Wakil Gubernur Jawa Barat, Erwan Setiawan meminta kepada masyarakat agar tidak lagi menyebarluaskan foto kondisi wanita berinisial YTR (29) yang diduga dianiaya dan disekap oleh kekasihnya, TH (30). 

"Mohon kepada masyarakat sabar dan tidak meng-upload lagi di medsos tentang korban, kondisi korban," kata Erwan usai menjenguk korban di RS Hasan Sadikin (RSHS) Bandung, Senin (22/6).

Selain itu, Erwan juga meminta masyarakat agar tak menyebarkan informasi apa pun mengenai pelaku. Sebab, dikhawatirkan pelaku memantau media sosial dan kembali kabur dari pengejaran polisi.

"Ini karena pelaku akan membaca dari medsos ini. 'Oh seperti ini', dia akhirnya kabur. Jadi kemarin sudah hampir akan tertangkap tapi masih bisa meloloskan diri, ya. Saya berharap ini segera bisa ditangkap pelakunya dan dihukum seberat-beratnya sesuai dengan hukum yang berlaku di daerah kita," tegasnya.

Selain memburu pelaku, Erwan menambahkan, saat ini semua pihak juga tengah berupaya memulihkan kondisi fisik dan psikis korban. Ia menyebut korban masih memiliki semangat untuk melanjutkan hidupnya menjadi lebih baik.

"Korban ini masih bagus ininya, semangatnya, psikisnya. Dia masih punya harapan-harapan kalau sembuh nanti dia akan usaha apa, apa, itu sangat luar biasa.
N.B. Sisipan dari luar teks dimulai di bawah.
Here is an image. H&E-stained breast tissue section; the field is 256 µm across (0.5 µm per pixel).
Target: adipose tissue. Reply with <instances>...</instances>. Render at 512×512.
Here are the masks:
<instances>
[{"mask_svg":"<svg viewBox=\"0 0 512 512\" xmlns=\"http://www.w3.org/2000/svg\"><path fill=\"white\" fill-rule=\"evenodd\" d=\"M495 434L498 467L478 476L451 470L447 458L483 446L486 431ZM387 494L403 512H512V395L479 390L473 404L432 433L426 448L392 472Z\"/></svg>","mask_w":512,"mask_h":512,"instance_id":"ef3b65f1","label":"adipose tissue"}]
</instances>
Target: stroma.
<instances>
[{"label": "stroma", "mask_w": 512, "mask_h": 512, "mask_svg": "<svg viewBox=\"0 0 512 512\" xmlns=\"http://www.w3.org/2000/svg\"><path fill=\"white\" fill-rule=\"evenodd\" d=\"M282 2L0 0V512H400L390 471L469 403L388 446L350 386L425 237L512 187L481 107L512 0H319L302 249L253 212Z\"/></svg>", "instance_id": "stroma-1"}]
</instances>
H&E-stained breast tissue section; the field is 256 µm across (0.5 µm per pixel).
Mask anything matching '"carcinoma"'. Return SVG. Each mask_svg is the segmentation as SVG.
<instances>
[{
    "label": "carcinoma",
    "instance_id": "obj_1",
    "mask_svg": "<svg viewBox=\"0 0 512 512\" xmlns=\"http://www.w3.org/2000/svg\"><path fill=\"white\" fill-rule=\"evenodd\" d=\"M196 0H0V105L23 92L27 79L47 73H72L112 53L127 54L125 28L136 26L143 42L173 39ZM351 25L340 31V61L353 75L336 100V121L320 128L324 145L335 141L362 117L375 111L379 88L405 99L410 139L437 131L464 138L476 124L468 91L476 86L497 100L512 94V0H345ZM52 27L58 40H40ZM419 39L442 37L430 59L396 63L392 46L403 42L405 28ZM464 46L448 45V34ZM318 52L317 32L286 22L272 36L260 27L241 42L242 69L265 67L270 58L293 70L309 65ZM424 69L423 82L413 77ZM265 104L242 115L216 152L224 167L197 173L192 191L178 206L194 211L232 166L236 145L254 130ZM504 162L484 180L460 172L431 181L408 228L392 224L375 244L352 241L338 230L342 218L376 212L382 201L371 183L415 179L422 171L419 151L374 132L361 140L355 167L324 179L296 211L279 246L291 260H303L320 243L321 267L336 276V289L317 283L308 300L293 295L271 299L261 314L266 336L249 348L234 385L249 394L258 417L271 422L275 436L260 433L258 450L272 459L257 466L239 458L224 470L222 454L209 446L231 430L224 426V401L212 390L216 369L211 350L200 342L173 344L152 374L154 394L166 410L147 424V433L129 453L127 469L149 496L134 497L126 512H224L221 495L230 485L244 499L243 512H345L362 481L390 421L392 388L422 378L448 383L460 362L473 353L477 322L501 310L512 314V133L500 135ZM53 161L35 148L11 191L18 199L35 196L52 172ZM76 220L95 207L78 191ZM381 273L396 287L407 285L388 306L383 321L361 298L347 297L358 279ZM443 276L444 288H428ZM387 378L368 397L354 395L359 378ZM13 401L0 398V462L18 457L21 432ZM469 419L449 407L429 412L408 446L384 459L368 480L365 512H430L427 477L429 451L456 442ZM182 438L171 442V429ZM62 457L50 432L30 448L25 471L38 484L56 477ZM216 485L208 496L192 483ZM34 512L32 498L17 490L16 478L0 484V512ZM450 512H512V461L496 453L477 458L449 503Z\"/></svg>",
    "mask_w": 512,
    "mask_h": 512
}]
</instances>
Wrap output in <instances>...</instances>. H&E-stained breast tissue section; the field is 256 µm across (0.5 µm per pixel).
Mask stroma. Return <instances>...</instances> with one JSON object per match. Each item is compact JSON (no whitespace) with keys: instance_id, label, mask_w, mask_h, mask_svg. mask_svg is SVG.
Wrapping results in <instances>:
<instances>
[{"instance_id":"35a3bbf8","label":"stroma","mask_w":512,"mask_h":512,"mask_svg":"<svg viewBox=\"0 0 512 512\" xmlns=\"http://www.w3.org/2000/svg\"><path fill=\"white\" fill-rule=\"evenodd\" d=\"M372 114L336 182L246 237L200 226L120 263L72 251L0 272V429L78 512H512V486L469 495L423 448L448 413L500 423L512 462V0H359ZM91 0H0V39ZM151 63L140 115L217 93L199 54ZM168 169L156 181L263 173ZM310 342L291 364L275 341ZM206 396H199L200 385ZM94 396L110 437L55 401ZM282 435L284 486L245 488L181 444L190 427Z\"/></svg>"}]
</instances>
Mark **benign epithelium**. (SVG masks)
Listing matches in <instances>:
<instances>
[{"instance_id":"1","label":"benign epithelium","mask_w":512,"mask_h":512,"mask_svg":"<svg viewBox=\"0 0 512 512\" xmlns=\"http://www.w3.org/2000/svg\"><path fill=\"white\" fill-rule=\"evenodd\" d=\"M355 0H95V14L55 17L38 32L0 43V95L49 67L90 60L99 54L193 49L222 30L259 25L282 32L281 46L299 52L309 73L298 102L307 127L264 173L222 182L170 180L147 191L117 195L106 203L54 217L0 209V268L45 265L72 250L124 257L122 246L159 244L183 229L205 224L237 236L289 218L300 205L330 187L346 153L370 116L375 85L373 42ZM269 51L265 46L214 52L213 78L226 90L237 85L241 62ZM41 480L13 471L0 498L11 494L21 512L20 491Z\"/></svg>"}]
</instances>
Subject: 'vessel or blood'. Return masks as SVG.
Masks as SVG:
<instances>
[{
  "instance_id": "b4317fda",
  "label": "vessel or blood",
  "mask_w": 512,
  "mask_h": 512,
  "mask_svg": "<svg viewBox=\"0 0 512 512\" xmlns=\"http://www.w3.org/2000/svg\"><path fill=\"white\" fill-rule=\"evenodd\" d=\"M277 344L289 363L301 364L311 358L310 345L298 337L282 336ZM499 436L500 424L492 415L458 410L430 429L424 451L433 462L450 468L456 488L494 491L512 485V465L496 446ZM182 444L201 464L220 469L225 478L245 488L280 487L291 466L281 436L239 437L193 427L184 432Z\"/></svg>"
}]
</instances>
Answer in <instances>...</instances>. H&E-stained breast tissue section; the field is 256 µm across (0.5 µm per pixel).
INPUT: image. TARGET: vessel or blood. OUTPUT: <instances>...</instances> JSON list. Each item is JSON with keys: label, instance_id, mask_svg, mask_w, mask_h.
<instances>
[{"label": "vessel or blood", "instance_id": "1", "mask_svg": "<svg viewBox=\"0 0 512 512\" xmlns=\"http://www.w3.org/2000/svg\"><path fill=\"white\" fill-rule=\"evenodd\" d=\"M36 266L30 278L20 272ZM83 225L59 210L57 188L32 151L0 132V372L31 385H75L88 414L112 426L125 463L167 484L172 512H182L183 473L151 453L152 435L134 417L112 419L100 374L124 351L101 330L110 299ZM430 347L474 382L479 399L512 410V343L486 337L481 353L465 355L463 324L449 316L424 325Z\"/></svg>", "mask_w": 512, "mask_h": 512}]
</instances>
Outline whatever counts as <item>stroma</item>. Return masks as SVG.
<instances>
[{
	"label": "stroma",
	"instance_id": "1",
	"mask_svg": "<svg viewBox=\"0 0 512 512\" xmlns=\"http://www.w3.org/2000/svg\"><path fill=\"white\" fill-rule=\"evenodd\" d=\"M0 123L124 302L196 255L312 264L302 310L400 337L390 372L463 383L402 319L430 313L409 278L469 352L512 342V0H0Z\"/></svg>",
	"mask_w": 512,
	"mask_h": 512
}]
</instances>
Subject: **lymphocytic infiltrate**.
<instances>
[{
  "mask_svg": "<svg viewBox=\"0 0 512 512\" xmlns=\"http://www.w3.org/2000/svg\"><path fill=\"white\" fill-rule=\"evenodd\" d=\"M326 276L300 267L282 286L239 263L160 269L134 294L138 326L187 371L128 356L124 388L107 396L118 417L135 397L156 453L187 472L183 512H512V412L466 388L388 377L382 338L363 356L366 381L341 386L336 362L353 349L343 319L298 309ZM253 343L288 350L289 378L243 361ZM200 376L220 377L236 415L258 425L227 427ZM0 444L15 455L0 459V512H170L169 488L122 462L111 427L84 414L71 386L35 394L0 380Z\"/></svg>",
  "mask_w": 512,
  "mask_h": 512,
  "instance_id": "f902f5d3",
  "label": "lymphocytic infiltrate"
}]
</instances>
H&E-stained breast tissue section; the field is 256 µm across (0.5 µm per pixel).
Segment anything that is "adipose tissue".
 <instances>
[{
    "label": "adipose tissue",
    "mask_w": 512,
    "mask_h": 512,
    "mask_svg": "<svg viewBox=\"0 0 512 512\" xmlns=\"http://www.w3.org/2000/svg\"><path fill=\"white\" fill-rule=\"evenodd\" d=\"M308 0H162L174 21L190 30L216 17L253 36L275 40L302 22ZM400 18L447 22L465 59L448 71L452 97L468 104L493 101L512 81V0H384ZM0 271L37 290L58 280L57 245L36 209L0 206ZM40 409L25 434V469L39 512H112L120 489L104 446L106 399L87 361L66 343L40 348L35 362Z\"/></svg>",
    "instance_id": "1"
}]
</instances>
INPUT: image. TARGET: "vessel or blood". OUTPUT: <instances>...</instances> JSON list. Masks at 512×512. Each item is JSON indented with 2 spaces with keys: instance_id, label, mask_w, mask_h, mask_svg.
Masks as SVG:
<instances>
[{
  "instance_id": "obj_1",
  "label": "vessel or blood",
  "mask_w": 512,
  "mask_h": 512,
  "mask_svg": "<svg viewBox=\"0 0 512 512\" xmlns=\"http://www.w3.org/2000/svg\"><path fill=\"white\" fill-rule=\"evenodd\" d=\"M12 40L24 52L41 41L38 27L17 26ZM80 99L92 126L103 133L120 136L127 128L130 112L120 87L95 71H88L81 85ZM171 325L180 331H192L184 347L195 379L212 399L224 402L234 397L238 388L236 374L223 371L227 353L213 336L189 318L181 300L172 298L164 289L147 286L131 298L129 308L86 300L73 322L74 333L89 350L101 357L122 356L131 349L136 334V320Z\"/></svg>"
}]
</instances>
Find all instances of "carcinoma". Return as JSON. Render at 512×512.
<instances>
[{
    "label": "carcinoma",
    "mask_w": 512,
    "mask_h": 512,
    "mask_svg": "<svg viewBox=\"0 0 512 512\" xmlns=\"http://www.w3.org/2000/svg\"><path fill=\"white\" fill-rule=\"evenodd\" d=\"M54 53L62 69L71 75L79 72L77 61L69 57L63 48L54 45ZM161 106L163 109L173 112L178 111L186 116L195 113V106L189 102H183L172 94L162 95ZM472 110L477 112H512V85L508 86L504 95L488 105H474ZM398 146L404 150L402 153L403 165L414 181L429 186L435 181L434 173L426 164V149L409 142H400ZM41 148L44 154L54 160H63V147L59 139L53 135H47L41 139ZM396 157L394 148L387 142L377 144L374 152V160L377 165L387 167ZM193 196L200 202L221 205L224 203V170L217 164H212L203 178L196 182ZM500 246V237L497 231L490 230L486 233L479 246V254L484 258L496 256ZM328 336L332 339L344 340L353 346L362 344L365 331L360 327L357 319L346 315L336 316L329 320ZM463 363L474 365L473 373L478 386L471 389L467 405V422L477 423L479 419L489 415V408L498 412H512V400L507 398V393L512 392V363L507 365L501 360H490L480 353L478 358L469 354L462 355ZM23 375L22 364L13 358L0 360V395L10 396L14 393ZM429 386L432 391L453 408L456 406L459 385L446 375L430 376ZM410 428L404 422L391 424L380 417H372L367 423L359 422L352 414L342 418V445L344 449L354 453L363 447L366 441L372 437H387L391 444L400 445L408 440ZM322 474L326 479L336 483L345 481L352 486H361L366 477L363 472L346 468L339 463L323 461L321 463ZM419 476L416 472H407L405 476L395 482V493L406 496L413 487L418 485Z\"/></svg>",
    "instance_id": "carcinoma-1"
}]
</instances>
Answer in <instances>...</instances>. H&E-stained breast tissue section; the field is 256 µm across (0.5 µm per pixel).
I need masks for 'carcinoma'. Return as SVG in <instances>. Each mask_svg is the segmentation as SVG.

Dan ini harus betul-betul tetap dijaga," ungkapnya.

YTR Diduga Disekap dan Dianiaya

Sebelumnya diberitakan, YTR diduga disekap dan dianiaya oleh kekasihnya, TH, di sebuah indekos di kawasan Cileunyi, Kabupaten Bandung. Korban disekap selama tiga tahun.

Kasus tersebut telah dilaporkan ke Polda Jabar dan teregister dengan nomor LP/B/1145/VI/2026/SPKT/POLDA JAWA BARAT tertanggal 12 Juni 2026. Laporan dibuat langsung oleh kakak korban, Afif Shandy (30).

Kini, kasus tersebut sedang diselidiki secara intensif oleh kepolisian. Pelaku dilaporkan melanggar Pasal 466 UU Nomor 1 Tahun 2023 tentang Penganiayaan Berat.